A collector defines how a sequential operator combines the partitions of an input data set for processing by a single node.

A collection method is the algorithm used by a sequential operator to combine the partitions of an input data set into a single input stream. The method can be as simple as combining the partitions on a first-come, first-served basis, where the sequential operator processes records in the order in which they are received from the previous operator. Alternatively, information contained within a record can be used to determine the order of processing.

InfoSphere DataStage provides a number of different collection methods, including:
any
This method reads records on a first-come, first-served basis. Operators that use a collection method of any allow the operator user to explicitly override the collection method to set their own method. To set the collection method, the operator user assigns a collector to a data set used as an input to the operator. InfoSphere DataStage then collects the partitions of the data set accordingly.
round robin
This method reads a record from the first input partition, then from the second partition, and so on. When the last processing node in the system is reached, it starts over.
ordered
This method reads all records from the first partition, then all records from the second partition, and so on. This collection method preserves any sorted order in the input data set.
sorted merge
This method reads records in an order based on one or more fields of the record. The fields used to define record order are called collecting keys. You use the sortmerge collection operator to implement this method.
other
You can define a custom collection method by deriving a class from APT_Collector. Operators that use custom collectors have a collection method of other.
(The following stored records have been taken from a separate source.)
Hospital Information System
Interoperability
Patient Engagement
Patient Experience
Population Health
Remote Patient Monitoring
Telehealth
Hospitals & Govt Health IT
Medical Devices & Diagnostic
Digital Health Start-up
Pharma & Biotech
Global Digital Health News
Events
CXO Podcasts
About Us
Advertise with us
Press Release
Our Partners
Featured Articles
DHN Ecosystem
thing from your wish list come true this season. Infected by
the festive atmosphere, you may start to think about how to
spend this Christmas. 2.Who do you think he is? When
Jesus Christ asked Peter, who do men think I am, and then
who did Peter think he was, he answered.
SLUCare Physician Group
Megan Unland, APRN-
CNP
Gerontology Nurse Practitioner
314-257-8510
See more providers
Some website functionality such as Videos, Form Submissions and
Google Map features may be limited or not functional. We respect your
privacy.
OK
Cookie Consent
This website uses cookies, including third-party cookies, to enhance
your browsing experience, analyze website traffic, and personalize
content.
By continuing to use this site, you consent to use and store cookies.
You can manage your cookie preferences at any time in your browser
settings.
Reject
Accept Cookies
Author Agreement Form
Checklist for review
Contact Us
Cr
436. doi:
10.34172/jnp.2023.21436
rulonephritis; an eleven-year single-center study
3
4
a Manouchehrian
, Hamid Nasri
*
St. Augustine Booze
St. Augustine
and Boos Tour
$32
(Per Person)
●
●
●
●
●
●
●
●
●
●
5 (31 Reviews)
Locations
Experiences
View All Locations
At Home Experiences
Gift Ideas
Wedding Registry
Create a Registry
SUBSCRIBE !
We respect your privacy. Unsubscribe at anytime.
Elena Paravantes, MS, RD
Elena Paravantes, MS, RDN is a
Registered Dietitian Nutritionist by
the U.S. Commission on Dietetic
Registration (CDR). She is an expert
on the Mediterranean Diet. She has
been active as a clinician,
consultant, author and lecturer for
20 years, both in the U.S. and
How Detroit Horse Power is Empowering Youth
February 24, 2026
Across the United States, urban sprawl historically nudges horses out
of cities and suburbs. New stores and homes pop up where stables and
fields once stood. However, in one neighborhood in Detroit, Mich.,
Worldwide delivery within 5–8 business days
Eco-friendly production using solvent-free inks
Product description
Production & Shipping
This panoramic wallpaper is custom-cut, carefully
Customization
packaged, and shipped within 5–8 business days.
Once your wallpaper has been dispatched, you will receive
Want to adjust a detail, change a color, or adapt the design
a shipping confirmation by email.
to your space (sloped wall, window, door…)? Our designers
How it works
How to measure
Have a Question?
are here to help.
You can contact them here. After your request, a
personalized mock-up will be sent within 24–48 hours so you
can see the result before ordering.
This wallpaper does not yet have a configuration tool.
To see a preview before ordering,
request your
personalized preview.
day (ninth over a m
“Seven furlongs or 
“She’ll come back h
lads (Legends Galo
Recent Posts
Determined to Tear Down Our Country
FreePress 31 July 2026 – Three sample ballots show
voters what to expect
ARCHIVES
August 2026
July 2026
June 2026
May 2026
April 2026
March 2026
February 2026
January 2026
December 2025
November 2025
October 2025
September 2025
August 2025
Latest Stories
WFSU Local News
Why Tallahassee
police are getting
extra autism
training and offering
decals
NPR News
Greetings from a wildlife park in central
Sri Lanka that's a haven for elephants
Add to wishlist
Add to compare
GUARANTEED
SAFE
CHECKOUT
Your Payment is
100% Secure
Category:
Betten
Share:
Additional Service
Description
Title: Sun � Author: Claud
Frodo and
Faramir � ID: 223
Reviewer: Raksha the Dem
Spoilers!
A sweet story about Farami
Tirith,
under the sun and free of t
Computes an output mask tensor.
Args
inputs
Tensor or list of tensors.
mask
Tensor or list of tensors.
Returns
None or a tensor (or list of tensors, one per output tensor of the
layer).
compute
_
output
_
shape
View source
By default, sequential operators use the collection method any. The any collection method allows operator users to prefix the operator with a collection operator to control the collection method. For example, a user could insert the ordered collection operator in a step before the derived operator.

To set an explicit collection method for the operator that cannot be overridden, you must include a call to APT_Operator::setCollectionMethod() within APT_Operator::describeOperator().

You can also define your own collection method for each operator input. To do so, you derive a collector class from APT_Collector.